■ Dataset entries
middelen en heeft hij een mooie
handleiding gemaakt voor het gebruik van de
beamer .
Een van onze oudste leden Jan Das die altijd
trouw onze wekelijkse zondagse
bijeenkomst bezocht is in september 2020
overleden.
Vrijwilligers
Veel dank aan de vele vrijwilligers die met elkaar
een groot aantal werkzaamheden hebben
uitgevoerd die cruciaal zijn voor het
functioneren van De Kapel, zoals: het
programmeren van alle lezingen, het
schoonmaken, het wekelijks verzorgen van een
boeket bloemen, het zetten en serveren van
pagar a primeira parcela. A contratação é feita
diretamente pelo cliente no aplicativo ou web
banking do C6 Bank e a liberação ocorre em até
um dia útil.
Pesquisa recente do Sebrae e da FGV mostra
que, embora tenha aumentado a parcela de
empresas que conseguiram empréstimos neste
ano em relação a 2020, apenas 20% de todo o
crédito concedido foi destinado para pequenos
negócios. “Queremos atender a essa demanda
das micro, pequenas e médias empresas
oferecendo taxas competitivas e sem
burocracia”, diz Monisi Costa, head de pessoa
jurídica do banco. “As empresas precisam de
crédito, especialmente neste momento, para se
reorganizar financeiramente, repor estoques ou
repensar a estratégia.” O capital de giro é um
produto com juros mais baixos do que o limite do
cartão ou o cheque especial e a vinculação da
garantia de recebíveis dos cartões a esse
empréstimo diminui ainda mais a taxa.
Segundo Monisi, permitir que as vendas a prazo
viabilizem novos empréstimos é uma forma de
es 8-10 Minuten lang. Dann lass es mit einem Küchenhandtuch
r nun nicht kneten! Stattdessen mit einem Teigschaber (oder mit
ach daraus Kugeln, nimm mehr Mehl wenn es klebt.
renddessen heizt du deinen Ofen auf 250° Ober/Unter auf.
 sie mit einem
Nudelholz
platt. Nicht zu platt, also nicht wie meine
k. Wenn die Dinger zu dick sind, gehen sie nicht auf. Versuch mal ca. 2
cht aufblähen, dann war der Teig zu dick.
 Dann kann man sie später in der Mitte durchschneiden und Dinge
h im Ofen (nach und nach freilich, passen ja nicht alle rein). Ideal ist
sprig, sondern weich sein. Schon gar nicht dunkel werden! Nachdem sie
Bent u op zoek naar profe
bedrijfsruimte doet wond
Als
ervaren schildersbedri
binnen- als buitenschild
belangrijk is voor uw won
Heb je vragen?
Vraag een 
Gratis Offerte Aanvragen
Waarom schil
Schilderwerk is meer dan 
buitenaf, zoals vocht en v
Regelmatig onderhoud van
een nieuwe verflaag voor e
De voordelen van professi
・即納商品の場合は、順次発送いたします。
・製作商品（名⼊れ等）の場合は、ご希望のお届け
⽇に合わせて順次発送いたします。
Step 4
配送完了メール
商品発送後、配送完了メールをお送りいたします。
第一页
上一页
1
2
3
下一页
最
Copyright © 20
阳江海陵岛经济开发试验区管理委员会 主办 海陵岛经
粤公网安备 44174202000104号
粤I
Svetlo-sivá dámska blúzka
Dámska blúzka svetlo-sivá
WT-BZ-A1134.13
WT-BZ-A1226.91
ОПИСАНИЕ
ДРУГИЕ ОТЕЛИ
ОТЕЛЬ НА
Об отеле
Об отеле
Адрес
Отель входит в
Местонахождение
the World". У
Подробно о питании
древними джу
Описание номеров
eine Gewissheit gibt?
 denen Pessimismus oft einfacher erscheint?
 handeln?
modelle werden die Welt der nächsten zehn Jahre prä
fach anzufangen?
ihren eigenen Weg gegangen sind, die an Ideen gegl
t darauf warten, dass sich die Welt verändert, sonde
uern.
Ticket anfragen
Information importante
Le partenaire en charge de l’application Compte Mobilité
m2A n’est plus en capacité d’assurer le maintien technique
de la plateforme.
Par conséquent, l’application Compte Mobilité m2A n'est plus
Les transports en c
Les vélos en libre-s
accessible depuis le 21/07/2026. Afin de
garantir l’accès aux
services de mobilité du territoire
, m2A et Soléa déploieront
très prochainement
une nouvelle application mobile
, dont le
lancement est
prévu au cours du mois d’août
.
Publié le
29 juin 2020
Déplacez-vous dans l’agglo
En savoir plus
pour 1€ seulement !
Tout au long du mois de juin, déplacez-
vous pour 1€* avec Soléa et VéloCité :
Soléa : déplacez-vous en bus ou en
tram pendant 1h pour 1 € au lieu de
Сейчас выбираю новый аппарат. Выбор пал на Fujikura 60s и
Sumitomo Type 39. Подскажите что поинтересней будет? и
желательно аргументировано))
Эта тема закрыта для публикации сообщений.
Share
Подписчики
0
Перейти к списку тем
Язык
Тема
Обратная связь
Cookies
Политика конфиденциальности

■ JOB ITEM
Starting at the first line of the records, print each line exactly, stopping after the line that contains "crédito concedido foi destinado para pequenos".

■ TASK RESULT
middelen en heeft hij een mooie
handleiding gemaakt voor het gebruik van de
beamer .
Een van onze oudste leden Jan Das die altijd
trouw onze wekelijkse zondagse
bijeenkomst bezocht is in september 2020
overleden.
Vrijwilligers
Veel dank aan de vele vrijwilligers die met elkaar
een groot aantal werkzaamheden hebben
uitgevoerd die cruciaal zijn voor het
functioneren van De Kapel, zoals: het
programmeren van alle lezingen, het
schoonmaken, het wekelijks verzorgen van een
boeket bloemen, het zetten en serveren van
pagar a primeira parcela. A contratação é feita
diretamente pelo cliente no aplicativo ou web
banking do C6 Bank e a liberação ocorre em até
um dia útil.
Pesquisa recente do Sebrae e da FGV mostra
que, embora tenha aumentado a parcela de
empresas que conseguiram empréstimos neste
ano em relação a 2020, apenas 20% de todo o
crédito concedido foi destinado para pequenos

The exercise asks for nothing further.